"""

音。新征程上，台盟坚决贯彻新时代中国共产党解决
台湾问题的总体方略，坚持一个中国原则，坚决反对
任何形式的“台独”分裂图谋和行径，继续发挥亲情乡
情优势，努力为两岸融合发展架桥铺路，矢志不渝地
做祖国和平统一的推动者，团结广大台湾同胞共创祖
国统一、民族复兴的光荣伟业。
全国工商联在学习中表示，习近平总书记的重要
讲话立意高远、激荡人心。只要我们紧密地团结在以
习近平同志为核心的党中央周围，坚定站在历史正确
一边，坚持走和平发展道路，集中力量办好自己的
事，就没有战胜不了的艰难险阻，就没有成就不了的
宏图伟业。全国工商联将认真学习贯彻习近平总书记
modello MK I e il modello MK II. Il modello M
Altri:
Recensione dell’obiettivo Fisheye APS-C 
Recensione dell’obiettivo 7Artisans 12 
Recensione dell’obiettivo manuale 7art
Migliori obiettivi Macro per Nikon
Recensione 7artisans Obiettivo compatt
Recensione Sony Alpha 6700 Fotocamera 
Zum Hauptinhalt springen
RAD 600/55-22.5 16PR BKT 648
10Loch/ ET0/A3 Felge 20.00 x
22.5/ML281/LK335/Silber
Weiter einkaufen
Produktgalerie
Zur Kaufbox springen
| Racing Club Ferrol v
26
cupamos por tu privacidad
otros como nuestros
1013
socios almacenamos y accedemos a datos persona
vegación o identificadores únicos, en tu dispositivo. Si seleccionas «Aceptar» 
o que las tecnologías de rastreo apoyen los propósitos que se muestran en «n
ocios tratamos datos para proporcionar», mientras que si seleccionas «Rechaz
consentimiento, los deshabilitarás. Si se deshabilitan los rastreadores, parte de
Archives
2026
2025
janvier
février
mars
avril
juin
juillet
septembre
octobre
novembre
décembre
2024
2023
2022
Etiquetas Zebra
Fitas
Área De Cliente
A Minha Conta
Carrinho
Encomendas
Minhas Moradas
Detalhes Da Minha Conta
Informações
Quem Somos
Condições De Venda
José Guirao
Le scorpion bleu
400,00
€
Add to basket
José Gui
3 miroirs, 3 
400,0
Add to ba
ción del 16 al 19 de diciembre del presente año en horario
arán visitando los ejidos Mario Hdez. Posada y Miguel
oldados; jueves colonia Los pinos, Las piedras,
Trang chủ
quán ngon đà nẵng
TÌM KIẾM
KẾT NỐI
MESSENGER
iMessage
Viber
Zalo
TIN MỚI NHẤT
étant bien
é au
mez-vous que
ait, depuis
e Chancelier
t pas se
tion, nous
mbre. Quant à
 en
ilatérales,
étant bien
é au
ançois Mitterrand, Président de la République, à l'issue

"""
"""

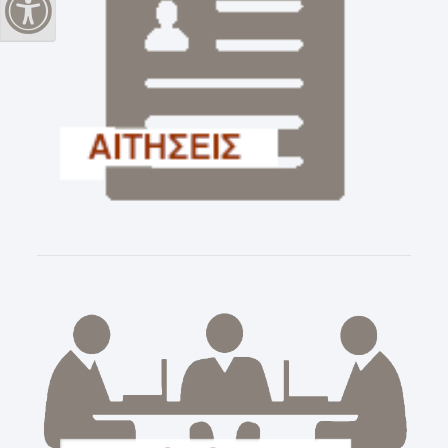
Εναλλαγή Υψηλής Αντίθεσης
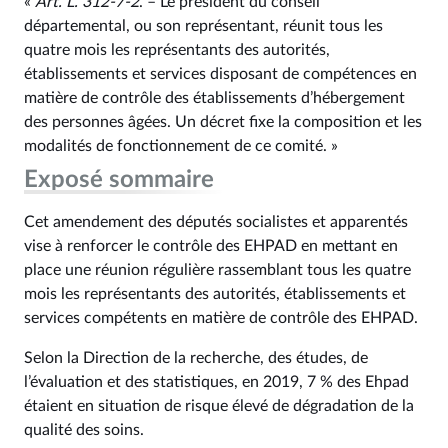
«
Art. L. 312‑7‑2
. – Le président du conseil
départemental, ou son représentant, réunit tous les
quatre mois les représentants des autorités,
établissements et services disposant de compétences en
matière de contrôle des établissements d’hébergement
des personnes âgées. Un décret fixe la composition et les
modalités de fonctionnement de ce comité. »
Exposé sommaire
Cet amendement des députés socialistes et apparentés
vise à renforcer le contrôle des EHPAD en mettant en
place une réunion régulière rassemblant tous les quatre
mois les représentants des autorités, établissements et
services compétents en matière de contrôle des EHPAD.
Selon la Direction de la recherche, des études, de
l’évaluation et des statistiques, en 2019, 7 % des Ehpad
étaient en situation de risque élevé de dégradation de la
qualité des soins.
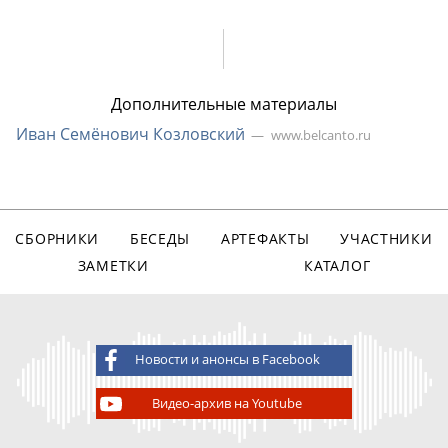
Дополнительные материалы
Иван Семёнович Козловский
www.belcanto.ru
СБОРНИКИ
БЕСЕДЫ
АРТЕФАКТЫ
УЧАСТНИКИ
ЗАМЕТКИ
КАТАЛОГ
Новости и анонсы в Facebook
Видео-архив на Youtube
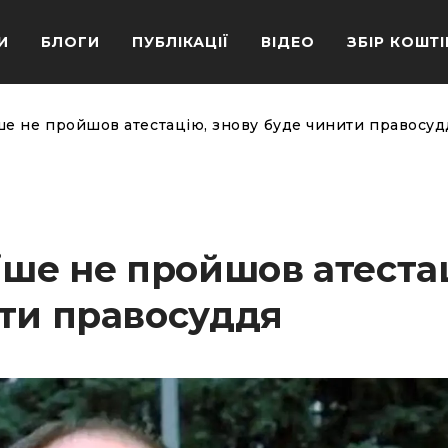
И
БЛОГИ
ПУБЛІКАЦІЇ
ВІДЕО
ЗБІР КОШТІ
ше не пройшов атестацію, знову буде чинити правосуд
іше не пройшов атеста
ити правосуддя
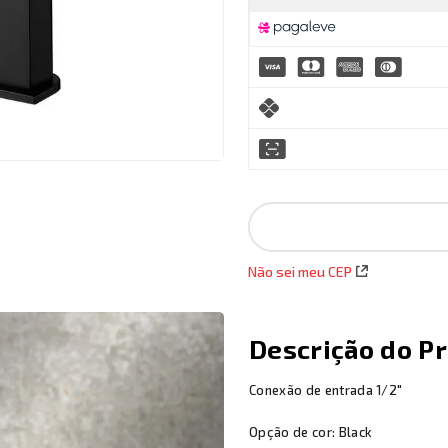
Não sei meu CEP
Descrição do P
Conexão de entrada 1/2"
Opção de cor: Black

"""

● **TASK INSTRUCTIONS**: Please copy, exactly and with nothing else, the lines above beginning at the line that has "Le scorpion bleu" and ending with the line that has "ançois Mitterrand, Président".

● **TASK OUTPUT**:
Le scorpion bleu
400,00
€
Add to basket
José Gui
3 miroirs, 3 
400,0
Add to ba
ción del 16 al 19 de diciembre del presente año en horario
arán visitando los ejidos Mario Hdez. Posada y Miguel
oldados; jueves colonia Los pinos, Las piedras,
Trang chủ
quán ngon đà nẵng
TÌM KIẾM
KẾT NỐI
MESSENGER
iMessage
Viber
Zalo
TIN MỚI NHẤT
étant bien
é au
mez-vous que
ait, depuis
e Chancelier
t pas se
tion, nous
mbre. Quant à
 en
ilatérales,
étant bien
é au
ançois Mitterrand, Président de la République, à l'issue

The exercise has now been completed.